• [Assigned task] Return each entry below exactly. Skip the images.

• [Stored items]

------------------------------

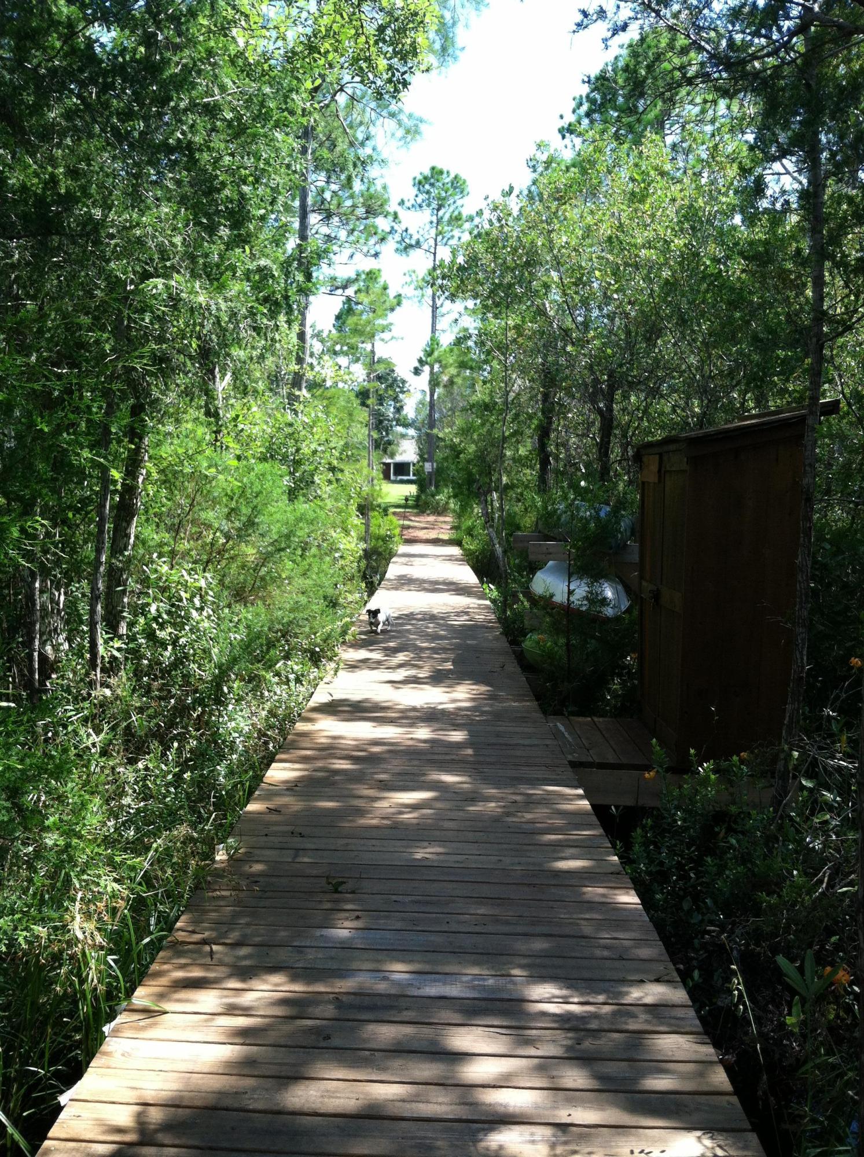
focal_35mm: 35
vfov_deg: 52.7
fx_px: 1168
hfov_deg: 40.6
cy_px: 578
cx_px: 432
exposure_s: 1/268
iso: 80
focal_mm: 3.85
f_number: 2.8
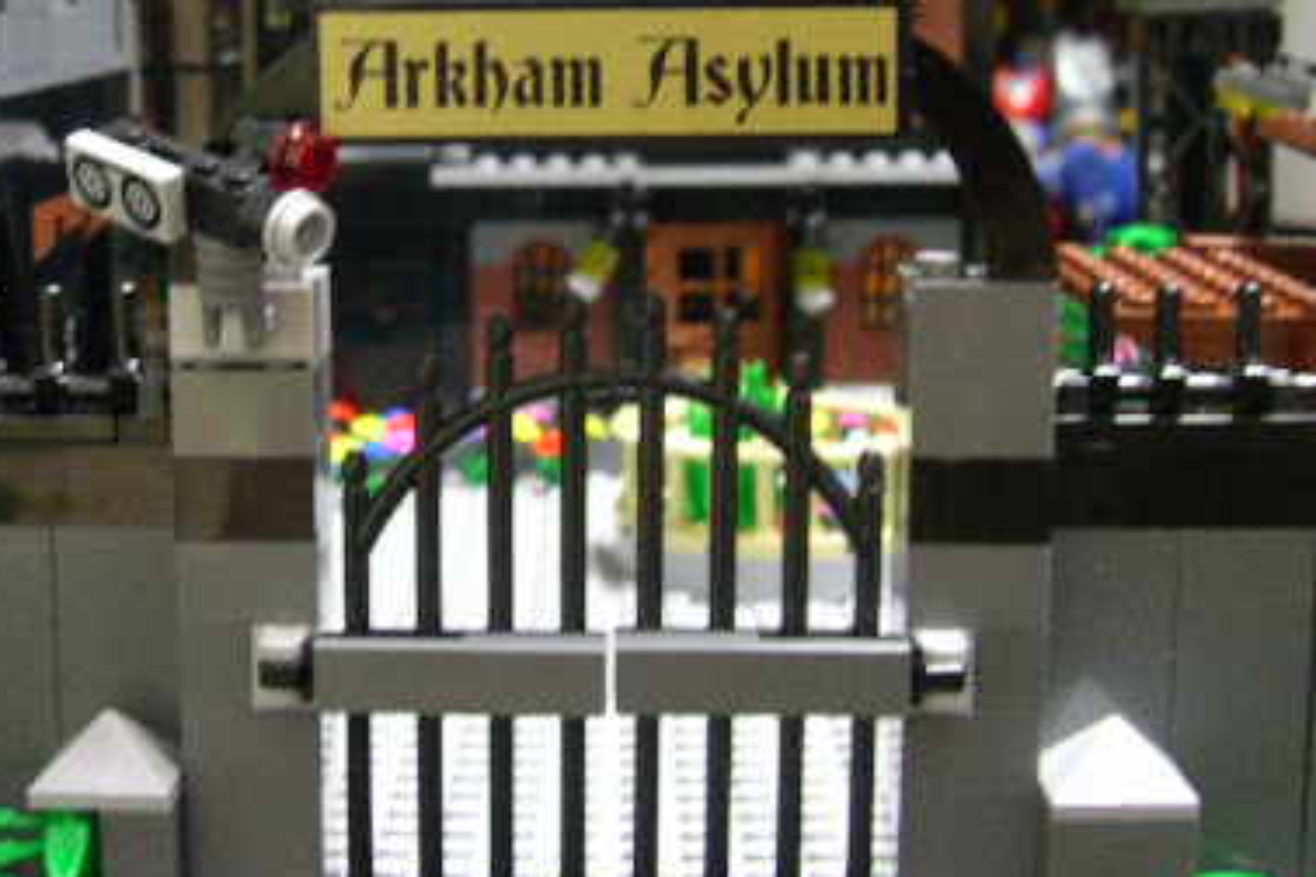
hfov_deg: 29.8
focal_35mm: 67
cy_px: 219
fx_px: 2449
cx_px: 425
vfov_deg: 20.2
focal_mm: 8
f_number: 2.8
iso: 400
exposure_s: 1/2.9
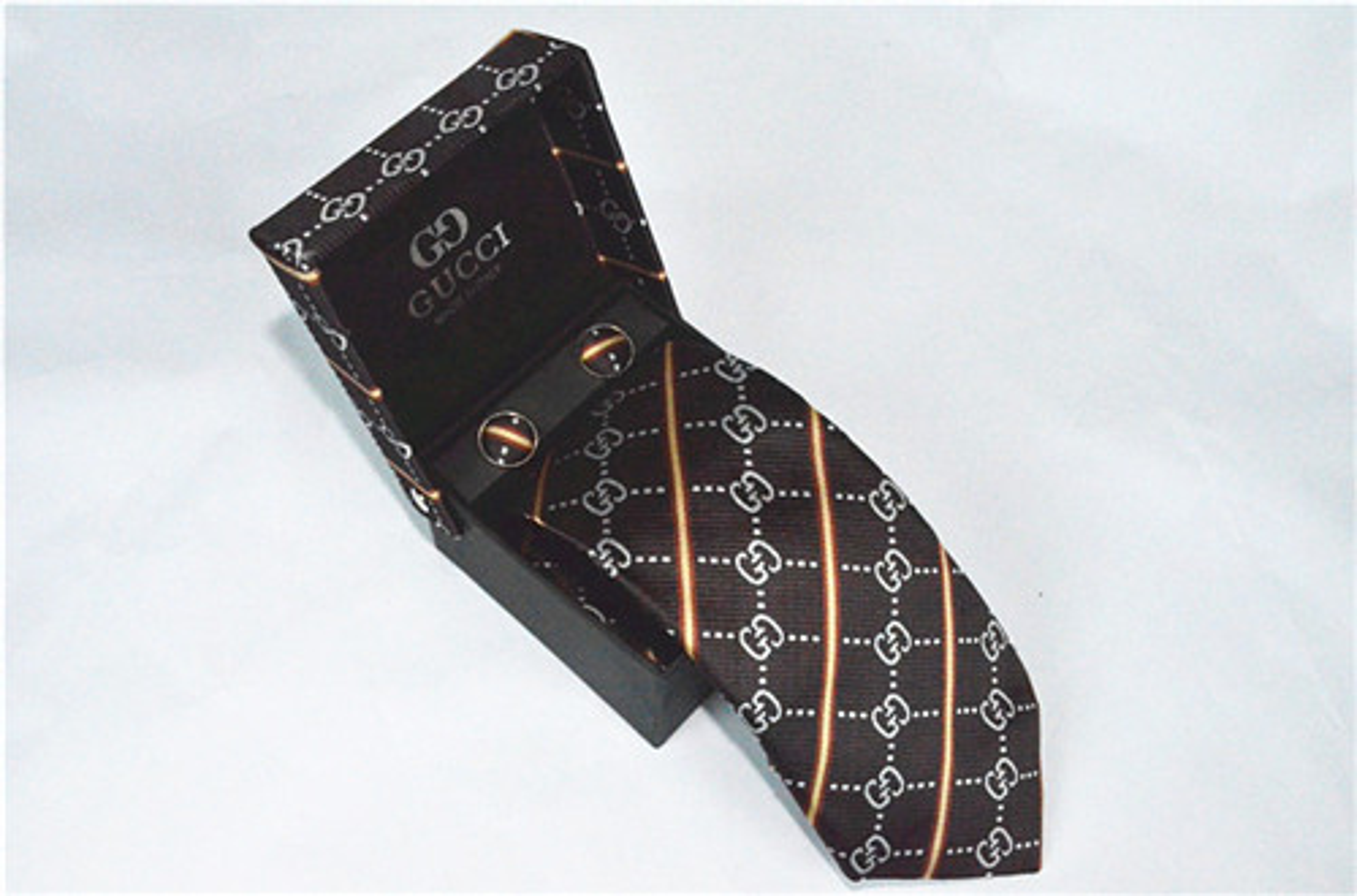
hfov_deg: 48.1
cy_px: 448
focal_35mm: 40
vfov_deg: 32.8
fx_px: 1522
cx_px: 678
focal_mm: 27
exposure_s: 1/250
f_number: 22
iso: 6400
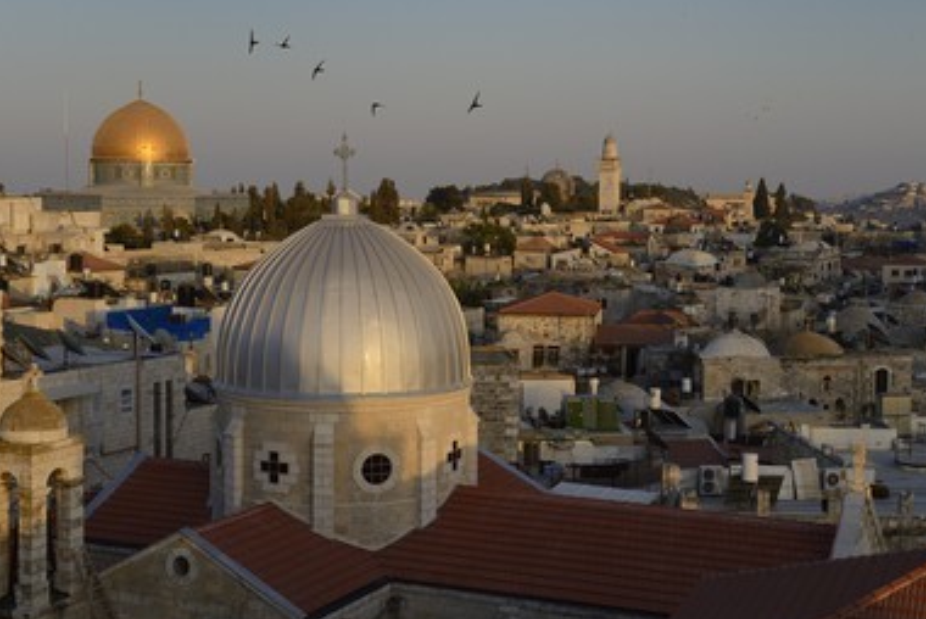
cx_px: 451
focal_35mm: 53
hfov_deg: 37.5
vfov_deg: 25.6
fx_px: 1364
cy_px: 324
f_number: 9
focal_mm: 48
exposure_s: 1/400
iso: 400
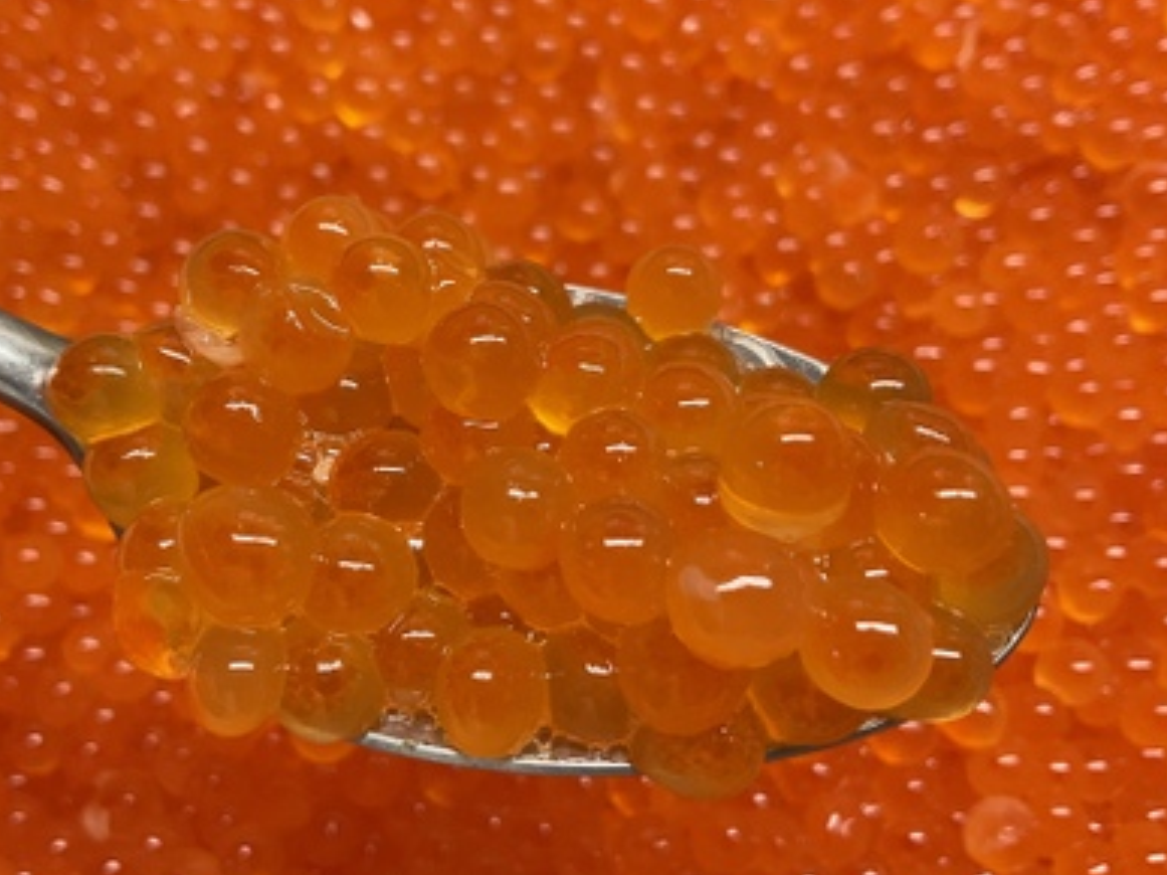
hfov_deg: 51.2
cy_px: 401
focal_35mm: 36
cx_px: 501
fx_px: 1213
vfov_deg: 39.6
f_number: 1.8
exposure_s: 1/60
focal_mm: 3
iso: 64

------------------------------

• [Task response]
focal_35mm: 35
vfov_deg: 52.7
fx_px: 1168
hfov_deg: 40.6
cy_px: 578
cx_px: 432
exposure_s: 1/268
iso: 80
focal_mm: 3.85
f_number: 2.8
hfov_deg: 29.8
focal_35mm: 67
cy_px: 219
fx_px: 2449
cx_px: 425
vfov_deg: 20.2
focal_mm: 8
f_number: 2.8
iso: 400
exposure_s: 1/2.9
hfov_deg: 48.1
cy_px: 448
focal_35mm: 40
vfov_deg: 32.8
fx_px: 1522
cx_px: 678
focal_mm: 27
exposure_s: 1/250
f_number: 22
iso: 6400
cx_px: 451
focal_35mm: 53
hfov_deg: 37.5
vfov_deg: 25.6
fx_px: 1364
cy_px: 324
f_number: 9
focal_mm: 48
exposure_s: 1/400
iso: 400
hfov_deg: 51.2
cy_px: 401
focal_35mm: 36
cx_px: 501
fx_px: 1213
vfov_deg: 39.6
f_number: 1.8
exposure_s: 1/60
focal_mm: 3
iso: 64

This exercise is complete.